A trio of researchers has discovered that if there is a short interval between first and second babies, the second one has an increased risk of autism.

The researchers looked at 660,000 pairs of siblings born in California between 1992 and 2002, where the first-born did not have autism. Then they compared the rates of autism in the second sibling, using the interval between when the mother first gave birth and when she became pregnant again.

Compared to an interval of 3+ years, an interval of 2-3 years resulted in an increase in the risk of autism by 27%, while 1-2 years increased the risk by 87% and under 1 year increased the risk by 139%.

The researchers checked their work using pairs of siblings where the 1st born had autism, and again found the second was at even greater risk if the interval was less than 3 years.

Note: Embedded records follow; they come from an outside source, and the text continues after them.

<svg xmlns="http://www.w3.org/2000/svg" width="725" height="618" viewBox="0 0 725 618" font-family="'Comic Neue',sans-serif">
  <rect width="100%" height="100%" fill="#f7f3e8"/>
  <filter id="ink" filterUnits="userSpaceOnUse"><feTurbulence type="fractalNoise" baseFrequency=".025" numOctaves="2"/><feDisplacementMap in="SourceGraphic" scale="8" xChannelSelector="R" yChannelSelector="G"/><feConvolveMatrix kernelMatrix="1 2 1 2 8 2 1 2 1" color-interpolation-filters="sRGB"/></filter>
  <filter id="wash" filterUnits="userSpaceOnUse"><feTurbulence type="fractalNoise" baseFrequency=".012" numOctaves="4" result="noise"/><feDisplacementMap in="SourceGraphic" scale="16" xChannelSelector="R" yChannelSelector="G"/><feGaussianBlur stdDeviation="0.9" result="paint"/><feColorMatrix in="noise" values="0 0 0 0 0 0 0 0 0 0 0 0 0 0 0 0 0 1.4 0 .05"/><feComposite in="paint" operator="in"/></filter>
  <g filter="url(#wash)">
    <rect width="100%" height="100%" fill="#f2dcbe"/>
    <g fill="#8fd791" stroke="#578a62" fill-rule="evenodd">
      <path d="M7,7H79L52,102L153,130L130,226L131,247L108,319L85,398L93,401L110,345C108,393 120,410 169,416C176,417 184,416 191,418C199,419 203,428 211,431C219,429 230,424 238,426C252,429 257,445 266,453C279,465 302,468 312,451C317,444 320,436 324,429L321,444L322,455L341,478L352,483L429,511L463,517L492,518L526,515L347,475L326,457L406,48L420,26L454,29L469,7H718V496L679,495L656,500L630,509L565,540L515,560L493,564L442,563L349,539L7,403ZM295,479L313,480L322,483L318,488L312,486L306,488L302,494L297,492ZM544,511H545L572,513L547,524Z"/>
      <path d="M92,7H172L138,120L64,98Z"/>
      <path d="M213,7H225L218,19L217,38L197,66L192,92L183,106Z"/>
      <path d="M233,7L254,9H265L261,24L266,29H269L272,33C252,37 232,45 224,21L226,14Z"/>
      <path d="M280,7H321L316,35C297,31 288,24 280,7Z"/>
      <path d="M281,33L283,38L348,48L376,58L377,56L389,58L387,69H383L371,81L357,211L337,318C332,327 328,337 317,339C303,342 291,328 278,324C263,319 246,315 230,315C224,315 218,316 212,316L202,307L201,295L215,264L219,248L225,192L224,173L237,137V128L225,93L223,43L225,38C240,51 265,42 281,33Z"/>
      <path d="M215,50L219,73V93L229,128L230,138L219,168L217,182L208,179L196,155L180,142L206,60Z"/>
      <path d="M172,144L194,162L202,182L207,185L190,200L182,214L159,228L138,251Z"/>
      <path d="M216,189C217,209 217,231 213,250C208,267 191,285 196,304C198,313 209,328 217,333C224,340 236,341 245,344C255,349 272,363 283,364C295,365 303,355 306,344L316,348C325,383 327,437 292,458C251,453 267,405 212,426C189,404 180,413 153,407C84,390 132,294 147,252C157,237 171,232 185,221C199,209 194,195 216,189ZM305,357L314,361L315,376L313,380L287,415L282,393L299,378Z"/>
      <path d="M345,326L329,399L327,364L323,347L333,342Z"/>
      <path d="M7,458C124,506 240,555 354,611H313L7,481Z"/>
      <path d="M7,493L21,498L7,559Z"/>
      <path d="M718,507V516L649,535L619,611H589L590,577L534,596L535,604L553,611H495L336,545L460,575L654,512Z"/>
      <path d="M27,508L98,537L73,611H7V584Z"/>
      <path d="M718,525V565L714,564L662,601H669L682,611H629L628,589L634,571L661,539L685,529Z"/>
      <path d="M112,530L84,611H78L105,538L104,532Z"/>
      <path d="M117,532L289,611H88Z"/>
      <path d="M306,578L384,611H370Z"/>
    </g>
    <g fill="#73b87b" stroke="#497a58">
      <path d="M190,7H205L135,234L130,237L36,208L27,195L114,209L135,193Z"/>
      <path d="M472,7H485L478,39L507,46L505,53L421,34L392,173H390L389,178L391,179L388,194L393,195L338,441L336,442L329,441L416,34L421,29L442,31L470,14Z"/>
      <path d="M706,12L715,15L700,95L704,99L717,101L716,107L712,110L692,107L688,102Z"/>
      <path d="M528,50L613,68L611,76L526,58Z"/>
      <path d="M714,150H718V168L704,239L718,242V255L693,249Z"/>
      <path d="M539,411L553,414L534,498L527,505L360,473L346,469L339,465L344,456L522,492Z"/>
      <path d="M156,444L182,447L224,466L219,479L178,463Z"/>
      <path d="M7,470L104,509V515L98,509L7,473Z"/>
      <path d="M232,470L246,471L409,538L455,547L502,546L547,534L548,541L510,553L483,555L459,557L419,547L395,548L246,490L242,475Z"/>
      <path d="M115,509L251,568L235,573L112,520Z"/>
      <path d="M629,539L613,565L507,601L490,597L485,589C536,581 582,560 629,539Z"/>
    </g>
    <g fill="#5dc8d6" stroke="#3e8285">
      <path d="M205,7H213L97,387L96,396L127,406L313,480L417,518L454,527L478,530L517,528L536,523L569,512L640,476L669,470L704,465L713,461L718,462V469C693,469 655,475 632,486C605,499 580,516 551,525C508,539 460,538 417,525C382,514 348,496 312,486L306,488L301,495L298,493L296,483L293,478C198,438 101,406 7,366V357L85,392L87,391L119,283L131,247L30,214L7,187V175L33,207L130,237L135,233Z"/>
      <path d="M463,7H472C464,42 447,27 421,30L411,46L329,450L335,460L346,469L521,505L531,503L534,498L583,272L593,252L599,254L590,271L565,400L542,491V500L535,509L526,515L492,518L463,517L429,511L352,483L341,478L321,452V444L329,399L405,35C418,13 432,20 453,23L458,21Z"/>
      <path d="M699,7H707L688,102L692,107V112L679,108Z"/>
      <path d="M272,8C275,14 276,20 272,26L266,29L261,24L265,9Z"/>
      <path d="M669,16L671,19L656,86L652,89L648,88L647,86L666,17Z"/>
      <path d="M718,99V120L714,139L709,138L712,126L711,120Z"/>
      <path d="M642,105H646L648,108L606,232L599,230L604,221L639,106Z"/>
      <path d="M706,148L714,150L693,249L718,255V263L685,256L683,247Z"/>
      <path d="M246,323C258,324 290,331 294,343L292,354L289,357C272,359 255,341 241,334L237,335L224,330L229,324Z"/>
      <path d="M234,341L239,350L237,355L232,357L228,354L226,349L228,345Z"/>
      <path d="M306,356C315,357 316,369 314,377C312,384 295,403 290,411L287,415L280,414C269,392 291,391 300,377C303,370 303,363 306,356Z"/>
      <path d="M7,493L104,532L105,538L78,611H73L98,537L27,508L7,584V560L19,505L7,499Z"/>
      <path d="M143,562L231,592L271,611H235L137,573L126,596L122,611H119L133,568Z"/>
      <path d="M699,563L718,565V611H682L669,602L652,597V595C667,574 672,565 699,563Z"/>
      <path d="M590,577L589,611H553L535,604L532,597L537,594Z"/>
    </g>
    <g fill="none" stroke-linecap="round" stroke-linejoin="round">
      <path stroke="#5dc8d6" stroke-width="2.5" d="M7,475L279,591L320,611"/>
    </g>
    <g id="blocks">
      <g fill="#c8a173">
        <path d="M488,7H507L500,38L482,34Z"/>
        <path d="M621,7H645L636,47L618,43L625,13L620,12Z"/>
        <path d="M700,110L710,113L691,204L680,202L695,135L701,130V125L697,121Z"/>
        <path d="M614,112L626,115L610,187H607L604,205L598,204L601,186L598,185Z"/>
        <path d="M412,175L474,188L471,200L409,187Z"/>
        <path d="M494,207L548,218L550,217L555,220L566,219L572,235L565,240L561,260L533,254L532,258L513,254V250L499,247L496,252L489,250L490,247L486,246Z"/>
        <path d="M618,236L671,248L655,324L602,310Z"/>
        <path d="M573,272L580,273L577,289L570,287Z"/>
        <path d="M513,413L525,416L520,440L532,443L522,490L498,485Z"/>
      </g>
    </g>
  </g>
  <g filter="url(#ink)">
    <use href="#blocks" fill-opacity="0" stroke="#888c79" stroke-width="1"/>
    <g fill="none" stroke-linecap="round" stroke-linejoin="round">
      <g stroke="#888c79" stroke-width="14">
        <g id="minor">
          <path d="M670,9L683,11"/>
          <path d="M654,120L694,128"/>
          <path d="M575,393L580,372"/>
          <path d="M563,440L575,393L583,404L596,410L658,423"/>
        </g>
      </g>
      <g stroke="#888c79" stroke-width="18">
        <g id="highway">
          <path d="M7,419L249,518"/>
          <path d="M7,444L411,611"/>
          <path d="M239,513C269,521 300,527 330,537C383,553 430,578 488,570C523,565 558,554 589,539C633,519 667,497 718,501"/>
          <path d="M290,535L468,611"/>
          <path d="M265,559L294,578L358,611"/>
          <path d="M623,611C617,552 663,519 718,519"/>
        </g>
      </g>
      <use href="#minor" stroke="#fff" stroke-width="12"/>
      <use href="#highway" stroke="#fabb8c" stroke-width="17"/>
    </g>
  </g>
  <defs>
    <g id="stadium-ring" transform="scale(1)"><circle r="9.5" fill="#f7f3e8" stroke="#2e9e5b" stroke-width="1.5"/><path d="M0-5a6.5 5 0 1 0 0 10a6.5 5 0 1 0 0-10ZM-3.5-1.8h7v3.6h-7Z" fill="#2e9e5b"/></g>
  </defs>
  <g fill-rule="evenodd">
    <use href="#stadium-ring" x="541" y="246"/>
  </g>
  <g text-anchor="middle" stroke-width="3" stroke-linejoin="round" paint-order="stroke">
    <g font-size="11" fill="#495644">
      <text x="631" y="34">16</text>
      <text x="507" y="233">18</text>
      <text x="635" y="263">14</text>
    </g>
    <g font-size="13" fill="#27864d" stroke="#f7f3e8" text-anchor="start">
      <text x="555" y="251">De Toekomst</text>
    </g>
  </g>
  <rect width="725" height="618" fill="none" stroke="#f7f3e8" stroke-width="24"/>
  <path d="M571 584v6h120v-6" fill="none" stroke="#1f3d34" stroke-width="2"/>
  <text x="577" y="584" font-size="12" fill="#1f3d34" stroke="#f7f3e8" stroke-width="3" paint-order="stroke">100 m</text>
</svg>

Experts in autism are cautioning that although the study appears sound, it is normal to wait for results to be replicated in a different group of people.

However, other studies have shown an increased risk of schizophrenia in the second born where there is a short interval between pregnancies. While other problems such as being severely pre-term are also linked to increased risk of autism.

Collectively, these suggest that a short interval increases the chance that the second child’s neural development is impacted.

The researchers speculated that the reason might be a depleted level of nutrients such as folate or iron, or elevated stress levels.

Until a mechanism is established, this would suggest mothers falling pregnant within 3 years of last giving birth should make sure their nutrients follow medical recommendations closely, and put practices in place to cut stress.